(Text data extracted from pages)
- - - -

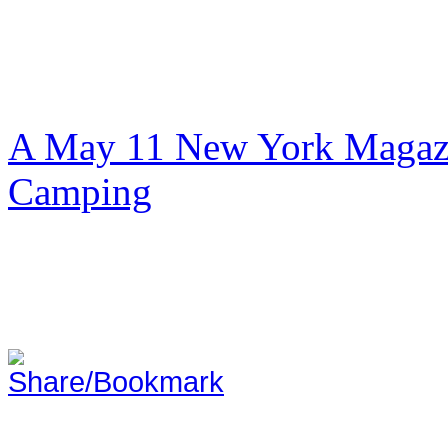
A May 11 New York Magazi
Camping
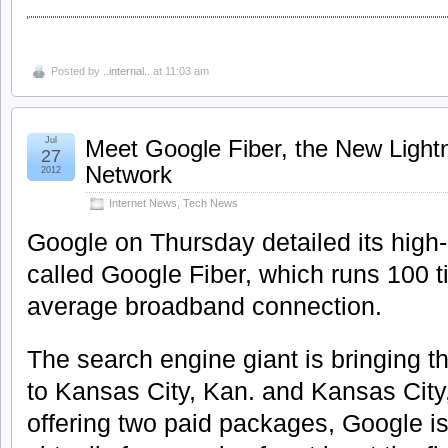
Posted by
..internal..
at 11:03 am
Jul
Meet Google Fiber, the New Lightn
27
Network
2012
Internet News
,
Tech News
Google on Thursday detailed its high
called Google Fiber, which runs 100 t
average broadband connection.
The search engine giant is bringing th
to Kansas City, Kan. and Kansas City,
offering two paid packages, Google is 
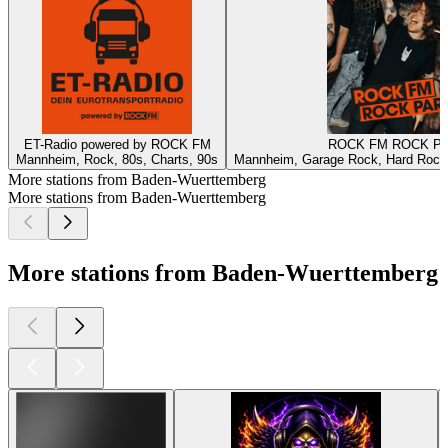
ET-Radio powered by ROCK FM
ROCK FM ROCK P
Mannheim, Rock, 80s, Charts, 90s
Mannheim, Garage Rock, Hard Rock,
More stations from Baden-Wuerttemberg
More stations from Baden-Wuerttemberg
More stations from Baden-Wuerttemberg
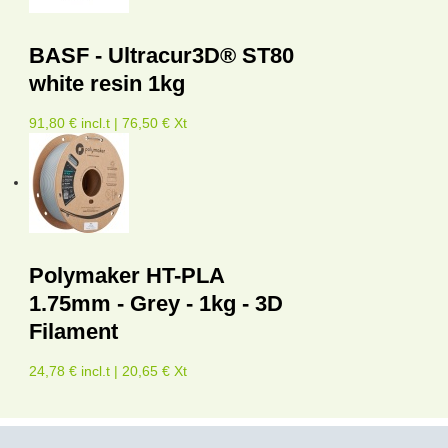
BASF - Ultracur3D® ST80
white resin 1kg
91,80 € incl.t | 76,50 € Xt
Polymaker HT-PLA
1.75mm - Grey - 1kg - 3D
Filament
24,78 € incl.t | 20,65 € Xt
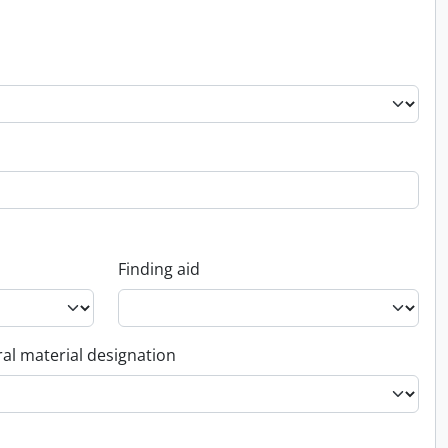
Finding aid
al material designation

- - - -

- Work required
Reproduce every text line in the material character for character, omitting the pictures.

- Result
A May 11 New York Magazi
Camping
Posted by
..internal..
at 11:03 am
Jul
Meet Google Fiber, the New Lightn
27
Network
2012
Internet News
,
Tech News
Google on Thursday detailed its high
called Google Fiber, which runs 100 t
average broadband connection.
The search engine giant is bringing th
to Kansas City, Kan. and Kansas City,
offering two paid packages, Google is 
ET-Radio powered by ROCK FM
ROCK FM ROCK P
Mannheim, Rock, 80s, Charts, 90s
Mannheim, Garage Rock, Hard Rock,
More stations from Baden-Wuerttemberg
More stations from Baden-Wuerttemberg
More stations from Baden-Wuerttemberg
BASF - Ultracur3D® ST80
white resin 1kg
91,80 € incl.t | 76,50 € Xt
Polymaker HT-PLA
1.75mm - Grey - 1kg - 3D
Filament
24,78 € incl.t | 20,65 € Xt
Finding aid
al material designation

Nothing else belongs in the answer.